-- EXCERPTED PASSAGE follows --

# Front Bumper, Rear Spoiler, Suggestions?



## Action Hank (Jan 9, 2013)

At first I wasn't feeling that bumper, but with a matching color bowtie I feel like the front end would be a little more balanced, maybe even if there were fogs or led's in those black holes 

Different looking cruze for sure though! It's nice to have something original to look at once in a while.


----------



## jjducky (Oct 22, 2013)

The hood isn't bad but the bumper is just awful. It just my opinion but it looks oversized for the car. Looks like it may be the beginning of a wide body project.


----------



## rmleloup (Mar 13, 2014)

Any suggestions on alternate merging of tech, etc? Sure it does look a tad wide on that, but was looking to maybe see if the avenger front was just the right fit. I don't want to go huge, but still keep it mostly cruze.


----------



## Expat1983 (Jun 8, 2013)

I don't think he could have picked a worse bumper to try and graft onto a Cruze. That is uglier than a butchers dog.


----------



## Merc6 (Jun 8, 2013)

Bumper would be nice for cooling of the brakes but horrible for CAI in wet climates and auto car washes.


----------



## danielp23 (May 14, 2013)

Looks like a Lexus GS F sport front bumper, funky to say the least and definitely not feeling the hood, to each their own.

-- EXCERPTED PASSAGE concluded --

» REQUIRED TASKS
• a. According to the forum thread, which car's front bumper does danielp23 say the bumper looks like?
• b. Reproduce a portion of the forum thread word for word, beginning at the words "Different looking cruze" and stopping after "wide body project.".
The records are not needed for anything here.

-- ENTRIES SHOWN follows --

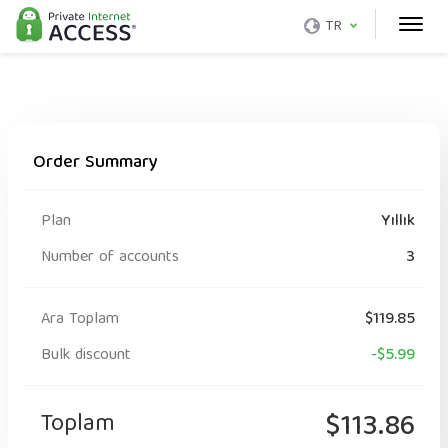
TR
Order Summary
Plan
Yıllık
Number of accounts
3
Ara Toplam
$119.85
Bulk discount
-$5.99
Toplam
$113.86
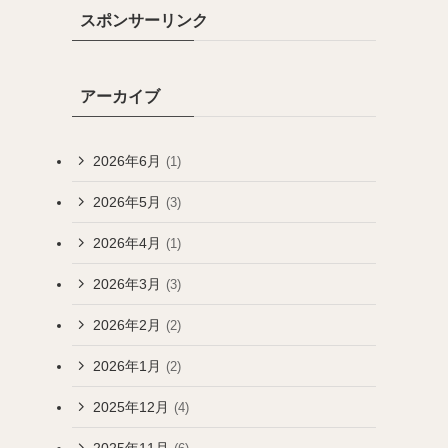
スポンサーリンク
アーカイブ
2026年6月
(1)
2026年5月
(3)
2026年4月
(1)
2026年3月
(3)
2026年2月
(2)
2026年1月
(2)
2025年12月
(4)
2025年11月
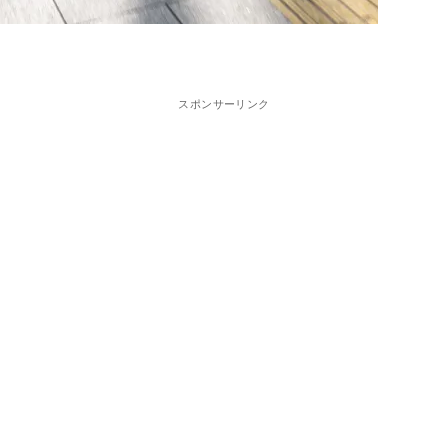
スポンサーリンク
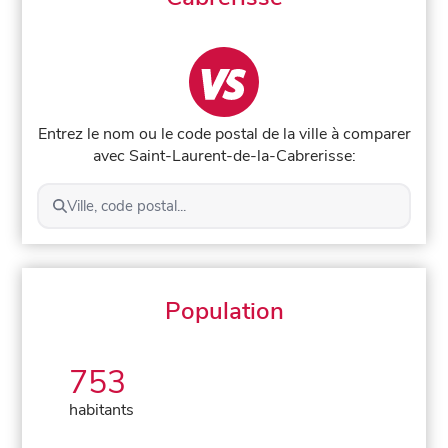
Entrez le nom ou le code postal de la ville à comparer
avec Saint-Laurent-de-la-Cabrerisse:
Ville, code postal...
Population
753
habitants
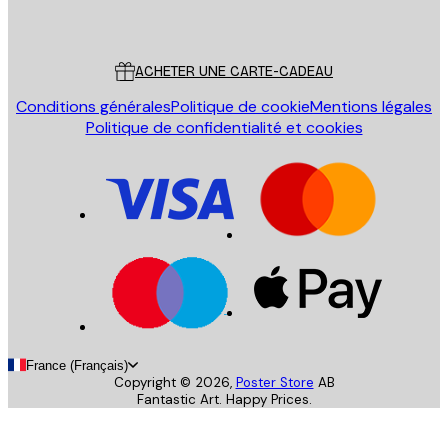
Poster Store
Service Client
ACHETER UNE CARTE-CADEAU
Conditions générales
Politique de cookie
Mentions légales
Politique de confidentialité et cookies
France (Français)
Copyright ©
2026
,
Poster Store
AB
Fantastic Art. Happy Prices.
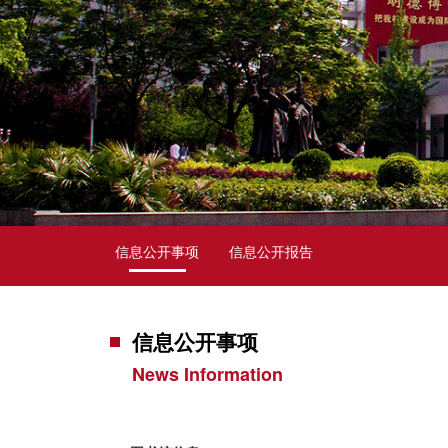
信息公开事项
信息公开报告
信息公开事项
News Information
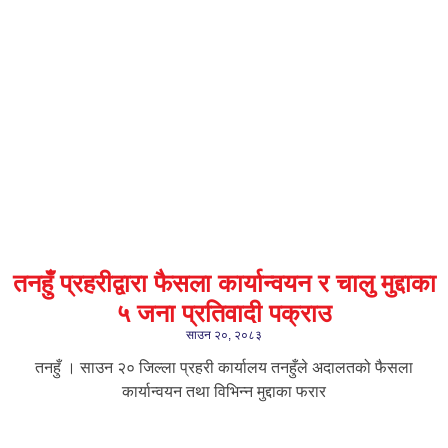
तनहुँ प्रहरीद्वारा फैसला कार्यान्वयन र चालु मुद्दाका
५ जना प्रतिवादी पक्राउ
साउन २०, २०८३
तनहुँ । साउन २० जिल्ला प्रहरी कार्यालय तनहुँले अदालतको फैसला
कार्यान्वयन तथा विभिन्न मुद्दाका फरार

-- ENTRIES SHOWN concluded --

» ANSWERS TO THIS EXERCISE
• a. A Lexus GS F sport front bumper.

• b.
Different looking cruze for sure though! It's nice to have something original to look at once in a while.


----------



## jjducky (Oct 22, 2013)

The hood isn't bad but the bumper is just awful. It just my opinion but it looks oversized for the car. Looks like it may be the beginning of a wide body project.